Nach dem Ende der Ära Neckermann und der OEM-Fertigung wagten die Grassauer Ende der Siebziger Jahre unter slowenischer Führung mit der modernen Mini-Serie
80x90 einen Neustart. Ab 1979 kam die verbesserte
100, bestehend aus Vollverstärker, Tuner und Kassettendeck (
A-100, T-100 und
C-100) heraus.
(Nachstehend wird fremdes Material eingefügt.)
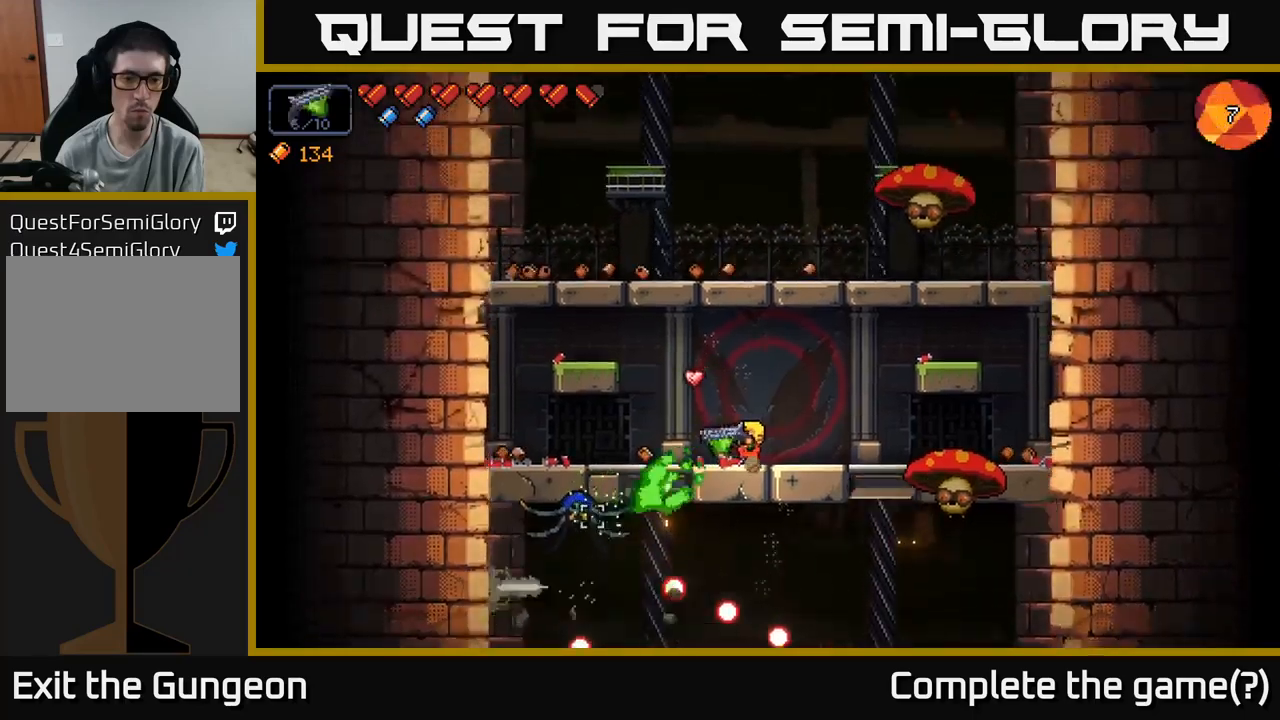
{"buttons": ["R2"], "left_stick": "right", "right_stick": "right", "events": [[67, "left_stick", "center"], [234, "R2", "up"], [334, "right_stick", "down-right"], [450, "R2", "down"], [450, "left_stick", "right"], [467, "right_stick", "right"]]}
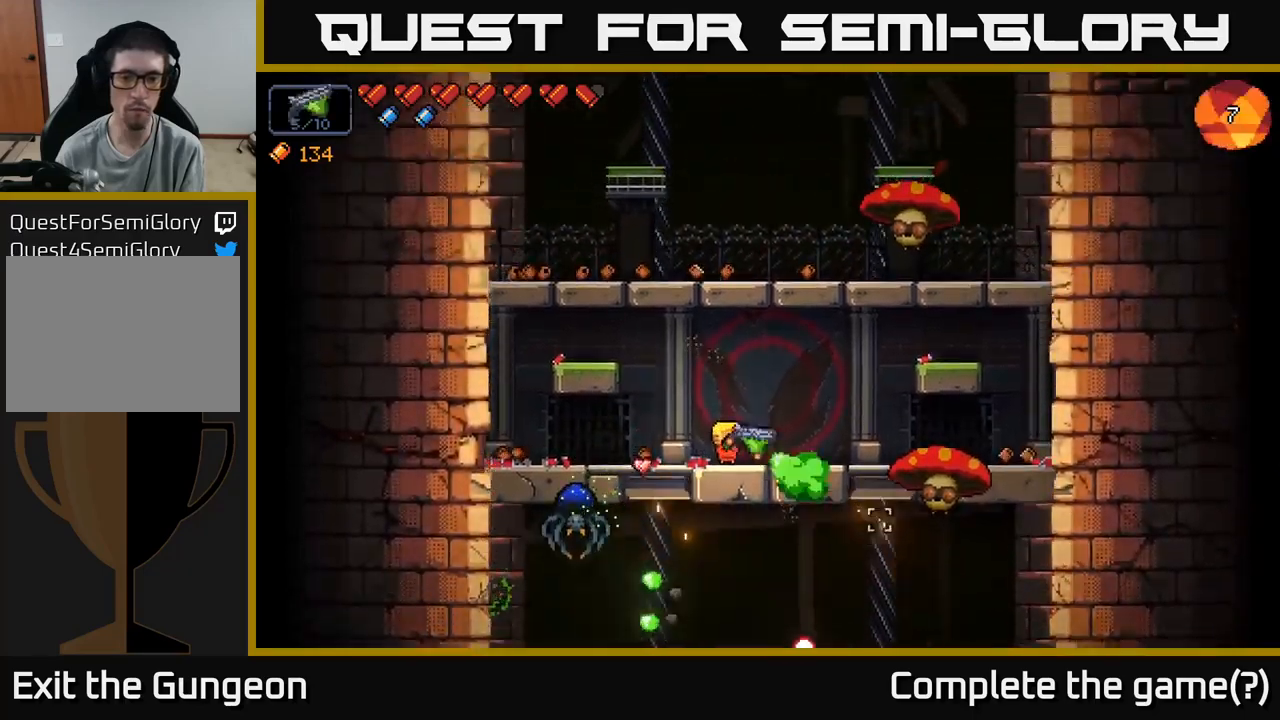
{"buttons": ["R2"], "left_stick": "center", "right_stick": "right", "events": [[267, "left_stick", "center"]]}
Zum Modelljahr 1980 folgten
T-101 und die Versionen
102, in der der Vollverstärker einer Kombination aus Equalizer-Vorverstärker (
PE-102) bzw. fernbedienbarem Preceiver (
PR-102) und Endstufe (
PA-102) weichen musste und der Tuner (
T-102) nun ein vollwertiger Synthesizer Empfänger zu sein scheint.
Der Receiver
TA-220 scheint eine Synthese aus
T-102 und
A-100 zu sein. Ihm zur Seite stellten die Grassauer das Tapedeck
C 220, das weitgehend dem
C-102 zu entsprechen scheint.
Der
TA220 ist ein formal außerordentlich modernes, äußerlich klar gegliedertes Gerät, das genauso auf die gewohnte analoge Skala, wie auf mechanische Abstimmung verzichtet. Für die Signalisierung der durch Tipptasten eingestellten Funktionen sorgt gleich eine ganze LED-Armada; darunter auch alphanumerische Siebensegment-Anzeigen für Frequenz, Kanal und Speichernummer.
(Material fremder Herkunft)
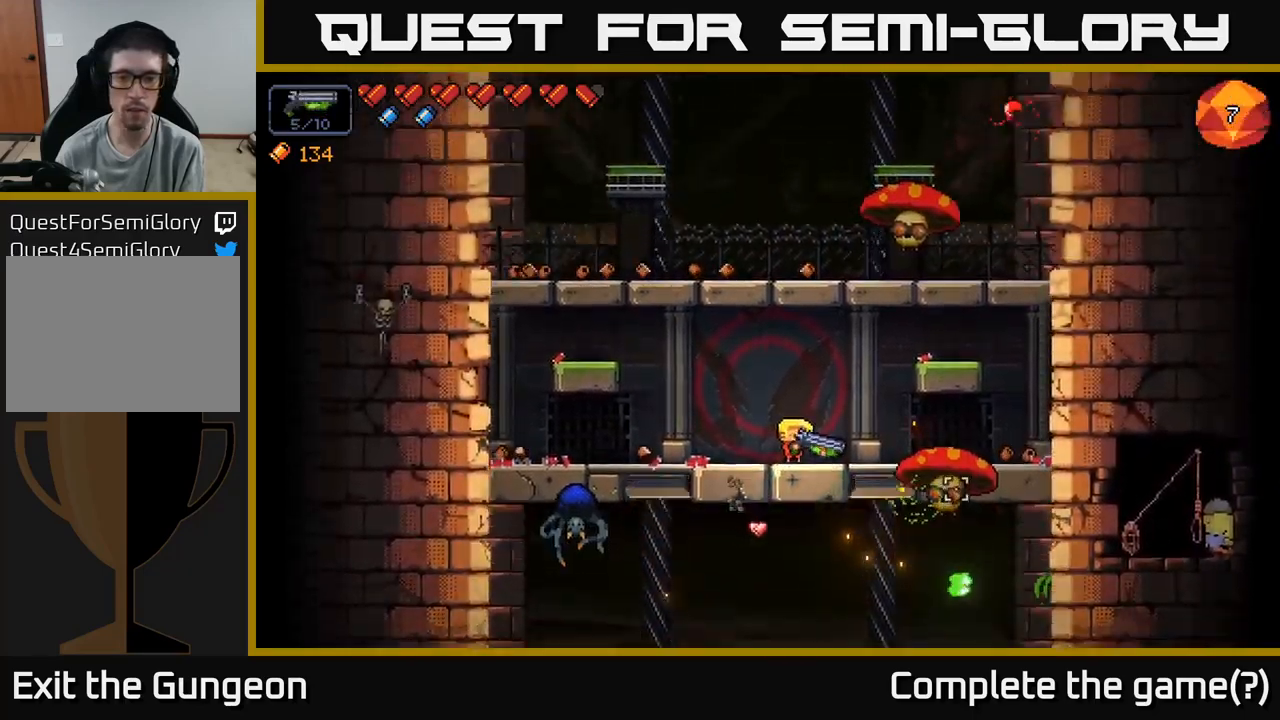
{"buttons": ["R2"], "left_stick": "center", "right_stick": "right", "events": []}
(http://mb.abovenet.de/forum2/bildupload/KoertingTA220_01k.JPG)
Der Synthesizer Tuner wird über einen Sendersuchlauf automatisch oder Tipptasten manuell abgestimmt. Nach einem Tastendruck auf ,,Start" durchsucht die Automatik den Frequenzbereich aufwärts, bis die Antennenspannung die Mutingschwelle übersteigt. Dann verharrt das System für fünf Sekunden und wartet auf Befehle. Wird die Stop-Taste gedrückt, verbleibt der Tuner beim gefundenen Sender, ansonsten durchsucht er den Frequenzbereich weiter aufwärts. Soll der gefundene Sender auf einen der sechzehn gemischt nutzbaren, nicht flüchtigen Festsender-Speicherplätze programmiert, müssen dafür beide ,,Store" Tasten auf einmal gedrückt werden. Mit dieser quasi Sicherheitsabfrage wollten die Entwickler ein versehentliches Überschreiben der gespeicherten Sender verhindern.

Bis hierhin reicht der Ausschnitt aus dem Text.